→ Problem description: Return the lines from the line containing "Questions ? Réponses !" through the line containing "Argent - Impôts - Consommation", both included, copying them without any change.

[Dataset excerpts]
----

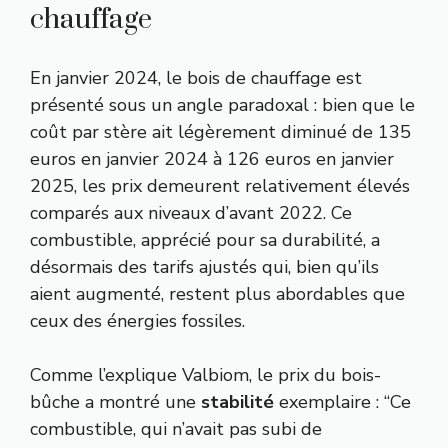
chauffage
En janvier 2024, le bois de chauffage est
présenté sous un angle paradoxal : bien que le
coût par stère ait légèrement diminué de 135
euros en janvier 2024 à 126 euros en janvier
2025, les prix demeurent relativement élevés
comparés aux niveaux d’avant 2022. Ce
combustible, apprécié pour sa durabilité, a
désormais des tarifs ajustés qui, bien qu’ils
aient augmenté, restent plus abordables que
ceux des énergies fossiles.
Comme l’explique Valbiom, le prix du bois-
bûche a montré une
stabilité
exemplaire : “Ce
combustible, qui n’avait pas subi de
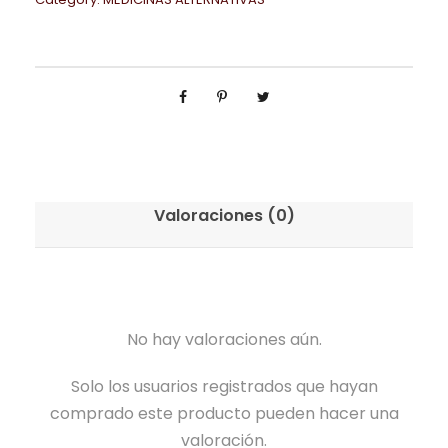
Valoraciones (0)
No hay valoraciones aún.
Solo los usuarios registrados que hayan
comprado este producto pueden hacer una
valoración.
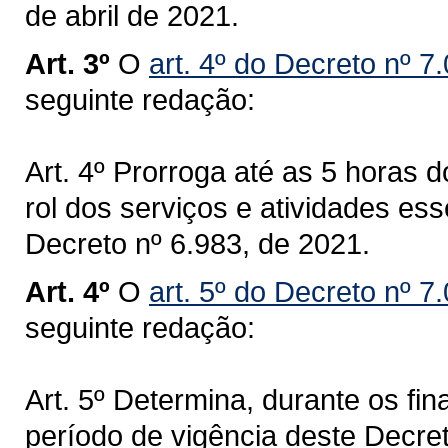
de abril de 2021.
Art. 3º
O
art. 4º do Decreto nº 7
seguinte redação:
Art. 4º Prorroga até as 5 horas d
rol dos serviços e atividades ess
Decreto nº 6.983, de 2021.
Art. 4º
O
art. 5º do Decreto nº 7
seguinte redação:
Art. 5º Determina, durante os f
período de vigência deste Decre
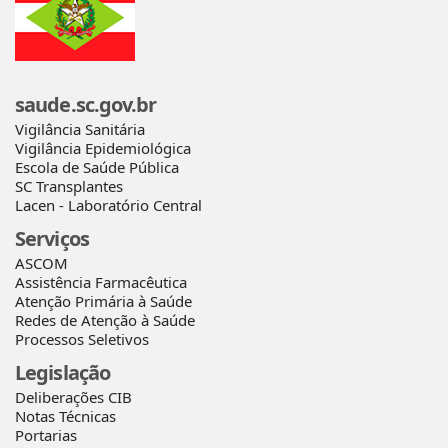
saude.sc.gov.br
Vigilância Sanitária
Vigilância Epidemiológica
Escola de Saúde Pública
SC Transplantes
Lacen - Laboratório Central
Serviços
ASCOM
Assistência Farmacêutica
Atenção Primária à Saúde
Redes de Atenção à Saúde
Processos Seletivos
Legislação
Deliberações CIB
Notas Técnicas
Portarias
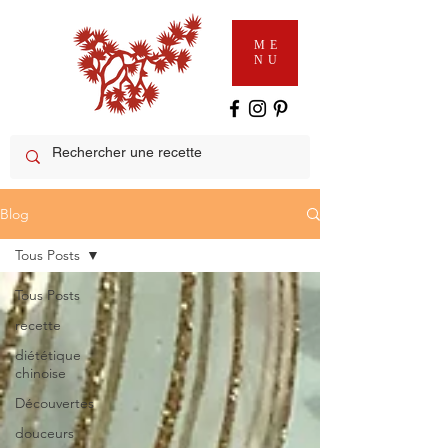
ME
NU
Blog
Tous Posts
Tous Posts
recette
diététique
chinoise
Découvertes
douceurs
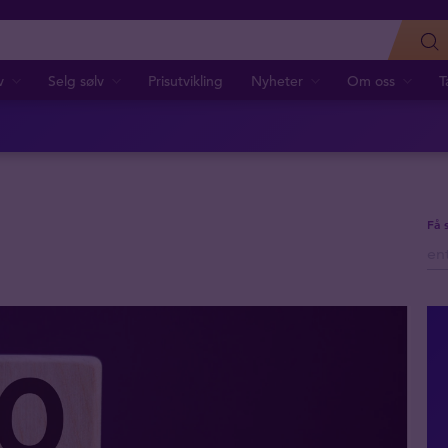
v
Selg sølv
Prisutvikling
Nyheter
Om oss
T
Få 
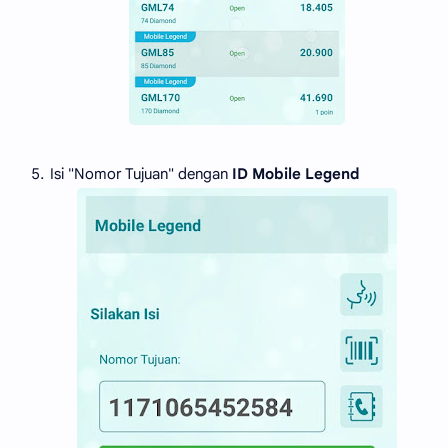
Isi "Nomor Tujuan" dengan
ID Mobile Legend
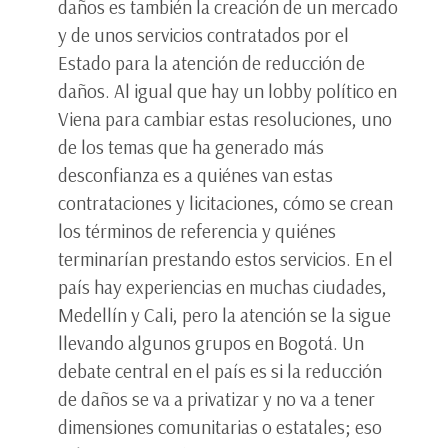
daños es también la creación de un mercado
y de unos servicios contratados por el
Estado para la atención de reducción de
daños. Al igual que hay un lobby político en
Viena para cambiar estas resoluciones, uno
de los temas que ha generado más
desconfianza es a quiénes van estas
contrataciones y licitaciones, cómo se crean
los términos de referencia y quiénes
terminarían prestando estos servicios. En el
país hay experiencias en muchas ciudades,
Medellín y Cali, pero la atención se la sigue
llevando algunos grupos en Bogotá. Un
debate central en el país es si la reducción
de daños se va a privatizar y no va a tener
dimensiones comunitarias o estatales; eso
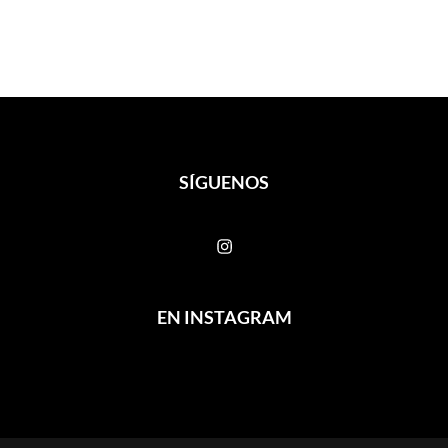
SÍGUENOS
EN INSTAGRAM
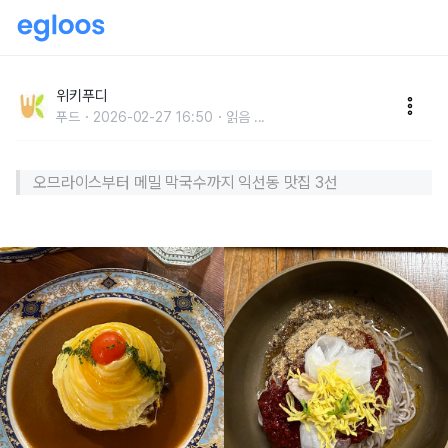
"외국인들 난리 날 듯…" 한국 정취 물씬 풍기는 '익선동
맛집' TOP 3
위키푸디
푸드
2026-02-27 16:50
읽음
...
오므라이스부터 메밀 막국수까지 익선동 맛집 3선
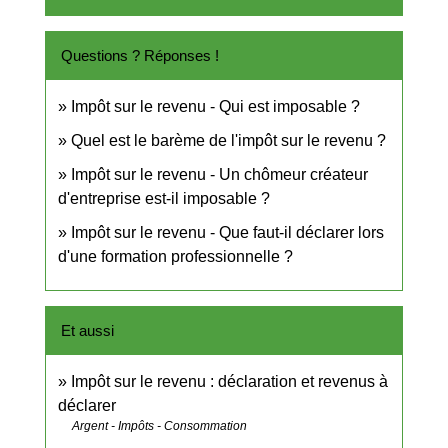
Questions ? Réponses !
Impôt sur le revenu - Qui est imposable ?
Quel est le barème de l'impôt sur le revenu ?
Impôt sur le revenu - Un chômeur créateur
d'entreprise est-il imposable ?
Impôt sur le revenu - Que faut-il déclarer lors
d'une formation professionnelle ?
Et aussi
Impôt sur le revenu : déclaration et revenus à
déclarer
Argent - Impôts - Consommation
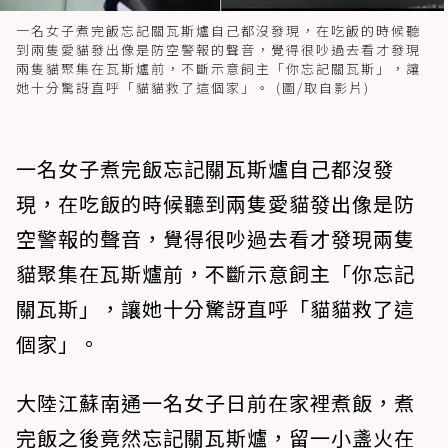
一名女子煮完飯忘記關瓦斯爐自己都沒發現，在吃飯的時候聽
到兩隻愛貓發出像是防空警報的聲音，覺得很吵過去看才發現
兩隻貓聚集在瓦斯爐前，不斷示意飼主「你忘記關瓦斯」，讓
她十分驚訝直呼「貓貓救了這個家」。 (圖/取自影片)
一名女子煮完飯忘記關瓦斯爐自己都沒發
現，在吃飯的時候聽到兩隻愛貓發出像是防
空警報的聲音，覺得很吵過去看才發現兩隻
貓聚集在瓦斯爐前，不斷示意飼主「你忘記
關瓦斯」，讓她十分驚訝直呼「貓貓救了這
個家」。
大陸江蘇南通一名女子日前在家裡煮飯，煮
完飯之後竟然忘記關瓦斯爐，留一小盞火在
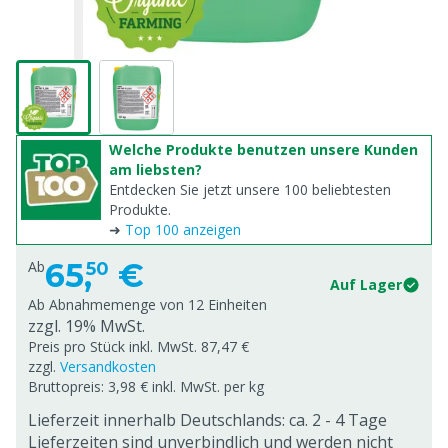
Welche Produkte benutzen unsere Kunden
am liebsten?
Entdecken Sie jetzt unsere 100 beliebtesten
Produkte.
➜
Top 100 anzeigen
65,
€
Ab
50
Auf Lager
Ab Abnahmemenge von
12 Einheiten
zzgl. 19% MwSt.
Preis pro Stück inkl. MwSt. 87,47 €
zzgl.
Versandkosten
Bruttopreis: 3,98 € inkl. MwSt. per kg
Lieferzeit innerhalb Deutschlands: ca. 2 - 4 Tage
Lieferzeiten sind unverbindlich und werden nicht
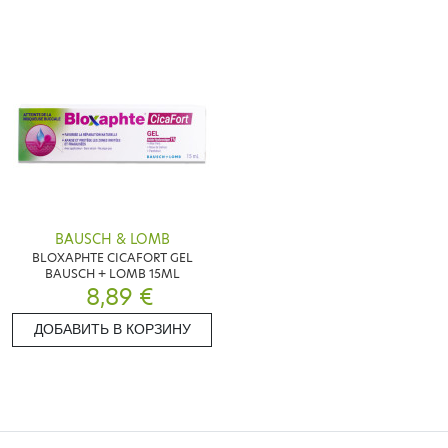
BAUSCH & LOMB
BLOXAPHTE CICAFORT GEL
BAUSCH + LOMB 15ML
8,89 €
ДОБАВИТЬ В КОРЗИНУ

----

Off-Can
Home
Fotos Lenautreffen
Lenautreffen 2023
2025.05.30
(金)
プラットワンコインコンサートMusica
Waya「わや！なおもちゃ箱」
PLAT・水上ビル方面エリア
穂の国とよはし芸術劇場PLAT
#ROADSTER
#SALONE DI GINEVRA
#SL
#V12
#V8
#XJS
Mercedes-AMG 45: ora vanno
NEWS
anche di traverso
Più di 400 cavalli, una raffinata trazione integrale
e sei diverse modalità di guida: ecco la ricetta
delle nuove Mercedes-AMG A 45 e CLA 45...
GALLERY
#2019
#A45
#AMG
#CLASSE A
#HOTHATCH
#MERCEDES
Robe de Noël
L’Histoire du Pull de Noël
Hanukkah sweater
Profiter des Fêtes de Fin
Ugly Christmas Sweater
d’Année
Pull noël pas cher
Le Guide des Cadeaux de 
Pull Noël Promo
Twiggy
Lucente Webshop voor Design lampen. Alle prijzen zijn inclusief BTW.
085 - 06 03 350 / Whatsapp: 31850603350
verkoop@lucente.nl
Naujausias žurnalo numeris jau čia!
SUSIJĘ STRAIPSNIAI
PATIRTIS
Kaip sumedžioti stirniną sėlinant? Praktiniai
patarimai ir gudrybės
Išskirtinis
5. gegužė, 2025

----

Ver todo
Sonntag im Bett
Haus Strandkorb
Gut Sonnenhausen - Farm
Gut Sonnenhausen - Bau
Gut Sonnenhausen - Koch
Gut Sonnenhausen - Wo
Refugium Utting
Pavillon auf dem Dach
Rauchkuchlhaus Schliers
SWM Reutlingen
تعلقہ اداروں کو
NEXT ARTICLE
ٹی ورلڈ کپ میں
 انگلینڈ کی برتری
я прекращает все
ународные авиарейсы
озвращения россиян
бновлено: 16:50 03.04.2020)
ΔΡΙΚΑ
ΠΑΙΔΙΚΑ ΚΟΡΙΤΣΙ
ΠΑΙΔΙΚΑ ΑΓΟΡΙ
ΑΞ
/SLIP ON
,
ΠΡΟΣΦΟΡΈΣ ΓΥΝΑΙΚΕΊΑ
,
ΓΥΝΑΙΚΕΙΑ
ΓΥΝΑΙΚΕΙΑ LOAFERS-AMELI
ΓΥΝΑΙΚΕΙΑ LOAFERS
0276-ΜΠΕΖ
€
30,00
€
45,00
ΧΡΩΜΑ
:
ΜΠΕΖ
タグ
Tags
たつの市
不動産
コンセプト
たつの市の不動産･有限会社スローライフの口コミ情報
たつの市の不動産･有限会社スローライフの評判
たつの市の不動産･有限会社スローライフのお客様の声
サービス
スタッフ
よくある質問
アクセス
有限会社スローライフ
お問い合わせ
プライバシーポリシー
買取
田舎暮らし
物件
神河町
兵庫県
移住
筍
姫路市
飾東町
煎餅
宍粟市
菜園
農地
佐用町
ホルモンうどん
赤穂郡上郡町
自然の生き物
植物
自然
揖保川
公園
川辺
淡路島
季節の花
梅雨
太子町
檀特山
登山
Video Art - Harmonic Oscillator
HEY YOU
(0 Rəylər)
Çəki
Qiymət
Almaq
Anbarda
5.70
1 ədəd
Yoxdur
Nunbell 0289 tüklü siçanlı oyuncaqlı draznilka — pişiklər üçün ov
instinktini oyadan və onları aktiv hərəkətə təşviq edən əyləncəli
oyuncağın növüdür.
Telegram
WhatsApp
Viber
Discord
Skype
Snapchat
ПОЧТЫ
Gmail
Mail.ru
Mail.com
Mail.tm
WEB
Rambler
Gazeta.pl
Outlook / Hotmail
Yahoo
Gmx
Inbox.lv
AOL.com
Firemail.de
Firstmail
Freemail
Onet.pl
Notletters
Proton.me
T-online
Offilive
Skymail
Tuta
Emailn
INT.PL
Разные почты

----

→ Problem solution:
Questions ? Réponses !
Impôt sur le revenu - Qui est imposable ?
Quel est le barème de l'impôt sur le revenu ?
Impôt sur le revenu - Un chômeur créateur
d'entreprise est-il imposable ?
Impôt sur le revenu - Que faut-il déclarer lors
d'une formation professionnelle ?
Et aussi
Impôt sur le revenu : déclaration et revenus à
déclarer
Argent - Impôts - Consommation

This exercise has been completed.